■ **Work item**
Please set down the data word for word; images do not go in the copy.

++++++++

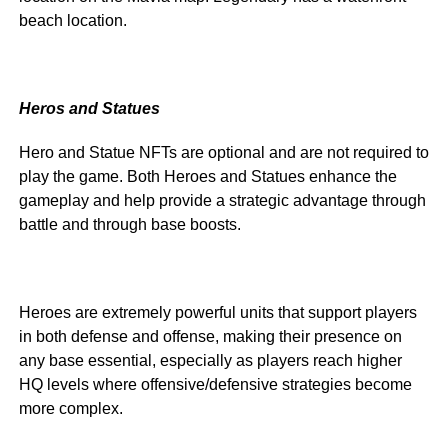
beach location.
Heros and Statues
Hero and Statue NFTs are optional and are not required to
play the game. Both Heroes and Statues enhance the
gameplay and help provide a strategic advantage through
battle and through base boosts.
Heroes are extremely powerful units that support players
in both defense and offense, making their presence on
any base essential, especially as players reach higher
HQ levels where offensive/defensive strategies become
more complex.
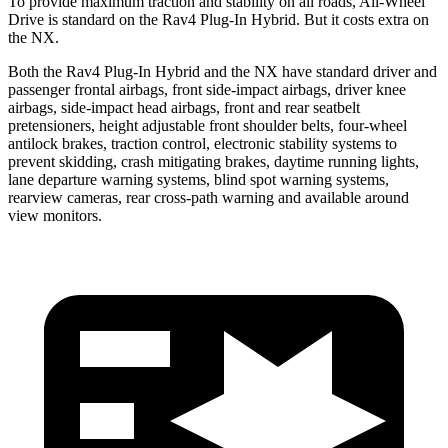
To provide maximum traction and stability on all roads, All-Wheel
Drive is standard on the Rav4 Plug-In Hybrid. But it costs extra on
the NX.
Both the Rav4 Plug-In Hybrid and the NX have standard driver and
passenger frontal airbags, front side-impact airbags, driver knee
airbags, side-impact head airbags, front and rear seatbelt
pretensioners, height adjustable front shoulder belts, four-wheel
antilock brakes, traction control, electronic stability systems to
prevent skidding, crash mitigating brakes, daytime running lights,
lane departure warning systems, blind spot warning systems,
rearview cameras, rear cross-path warning and available around
view monitors.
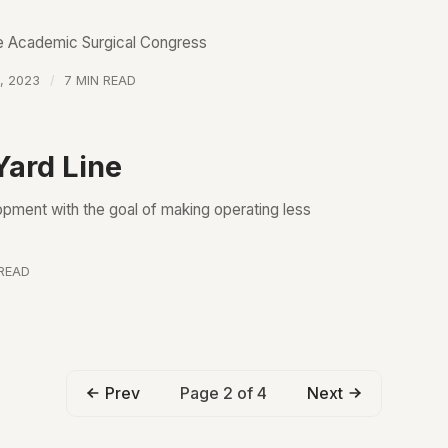
he Academic Surgical Congress
, 2023
7 MIN READ
Yard Line
ment with the goal of making operating less
 READ
Page 2 of 4
Prev
Next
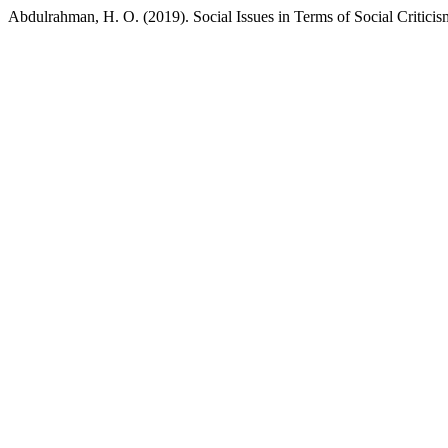
Abdulrahman, H. O. (2019). Social Issues in Terms of Social Criticis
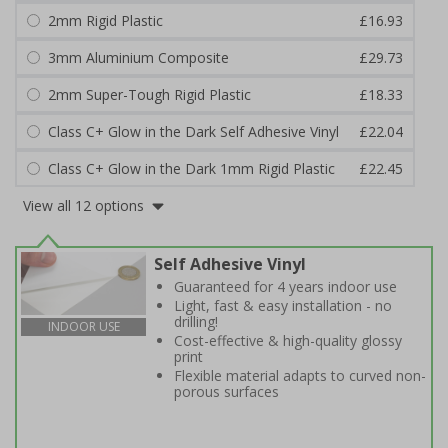
2mm Rigid Plastic
£16.93
3mm Aluminium Composite
£29.73
2mm Super-Tough Rigid Plastic
£18.33
Class C+ Glow in the Dark Self Adhesive Vinyl
£22.04
Class C+ Glow in the Dark 1mm Rigid Plastic
£22.45
View all 12 options
Self Adhesive Vinyl
Guaranteed for 4 years indoor use
Light, fast & easy installation - no
drilling!
INDOOR USE
Cost-effective & high-quality glossy
print
Flexible material adapts to curved non-
porous surfaces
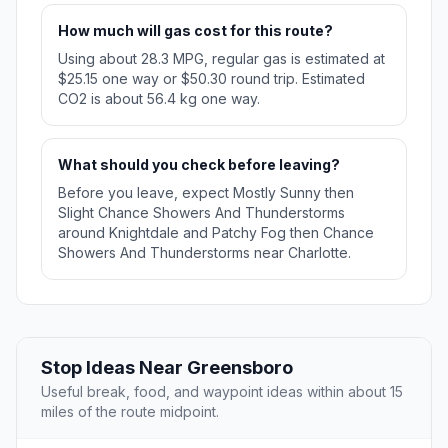
How much will gas cost for this route?
Using about 28.3 MPG, regular gas is estimated at
$25.15 one way or $50.30 round trip. Estimated
CO2 is about 56.4 kg one way.
What should you check before leaving?
Before you leave, expect Mostly Sunny then
Slight Chance Showers And Thunderstorms
around Knightdale and Patchy Fog then Chance
Showers And Thunderstorms near Charlotte.
Stop Ideas Near Greensboro
Useful break, food, and waypoint ideas within about 15
miles of the route midpoint.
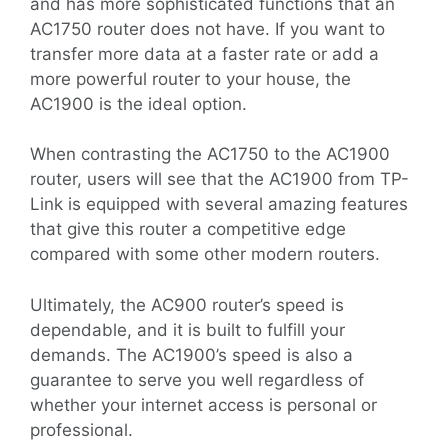
and has more sophisticated functions that an
AC1750 router does not have. If you want to
transfer more data at a faster rate or add a
more powerful router to your house, the
AC1900 is the ideal option.
When contrasting the AC1750 to the AC1900
router, users will see that the AC1900 from TP-
Link is equipped with several amazing features
that give this router a competitive edge
compared with some other modern routers.
Ultimately, the AC900 router’s speed is
dependable, and it is built to fulfill your
demands. The AC1900’s speed is also a
guarantee to serve you well regardless of
whether your internet access is personal or
professional.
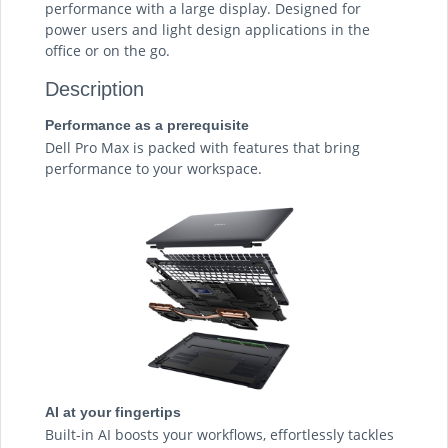
performance with a large display. Designed for
power users and light design applications in the
office or on the go.
Description
Performance as a prerequisite
Dell Pro Max is packed with features that bring
performance to your workspace.
AI at your fingertips
Built-in AI boosts your workflows, effortlessly tackles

++++++++

■ **Answer space**
beach location.
Heros and Statues
Hero and Statue NFTs are optional and are not required to
play the game. Both Heroes and Statues enhance the
gameplay and help provide a strategic advantage through
battle and through base boosts.
Heroes are extremely powerful units that support players
in both defense and offense, making their presence on
any base essential, especially as players reach higher
HQ levels where offensive/defensive strategies become
more complex.
To provide maximum traction and stability on all roads, All-Wheel
Drive is standard on the Rav4 Plug-In Hybrid. But it costs extra on
the NX.
Both the Rav4 Plug-In Hybrid and the NX have standard driver and
passenger frontal airbags, front side-impact airbags, driver knee
airbags, side-impact head airbags, front and rear seatbelt
pretensioners, height adjustable front shoulder belts, four-wheel
antilock brakes, traction control, electronic stability systems to
prevent skidding, crash mitigating brakes, daytime running lights,
lane departure warning systems, blind spot warning systems,
rearview cameras, rear cross-path warning and available around
view monitors.
he Academic Surgical Congress
, 2023
7 MIN READ
Yard Line
ment with the goal of making operating less
 READ
Page 2 of 4
Prev
Next
Abdulrahman, H. O. (2019). Social Issues in Terms of Social Criticis
2mm Rigid Plastic
£16.93
3mm Aluminium Composite
£29.73
2mm Super-Tough Rigid Plastic
£18.33
Class C+ Glow in the Dark Self Adhesive Vinyl
£22.04
Class C+ Glow in the Dark 1mm Rigid Plastic
£22.45
View all 12 options
Self Adhesive Vinyl
Guaranteed for 4 years indoor use
Light, fast & easy installation - no
drilling!
INDOOR USE
Cost-effective & high-quality glossy
print
Flexible material adapts to curved non-
porous surfaces
How much will gas cost for this route?
Using about 28.3 MPG, regular gas is estimated at
$25.15 one way or $50.30 round trip. Estimated
CO2 is about 56.4 kg one way.
What should you check before leaving?
Before you leave, expect Mostly Sunny then
Slight Chance Showers And Thunderstorms
around Knightdale and Patchy Fog then Chance
Showers And Thunderstorms near Charlotte.
Stop Ideas Near Greensboro
Useful break, food, and waypoint ideas within about 15
miles of the route midpoint.
and has more sophisticated functions that an
AC1750 router does not have. If you want to
transfer more data at a faster rate or add a
more powerful router to your house, the
AC1900 is the ideal option.
When contrasting the AC1750 to the AC1900
router, users will see that the AC1900 from TP-
Link is equipped with several amazing features
that give this router a competitive edge
compared with some other modern routers.
Ultimately, the AC900 router’s speed is
dependable, and it is built to fulfill your
demands. The AC1900’s speed is also a
guarantee to serve you well regardless of
whether your internet access is personal or
professional.
performance with a large display. Designed for
power users and light design applications in the
office or on the go.
Description
Performance as a prerequisite
Dell Pro Max is packed with features that bring
performance to your workspace.
AI at your fingertips
Built-in AI boosts your workflows, effortlessly tackles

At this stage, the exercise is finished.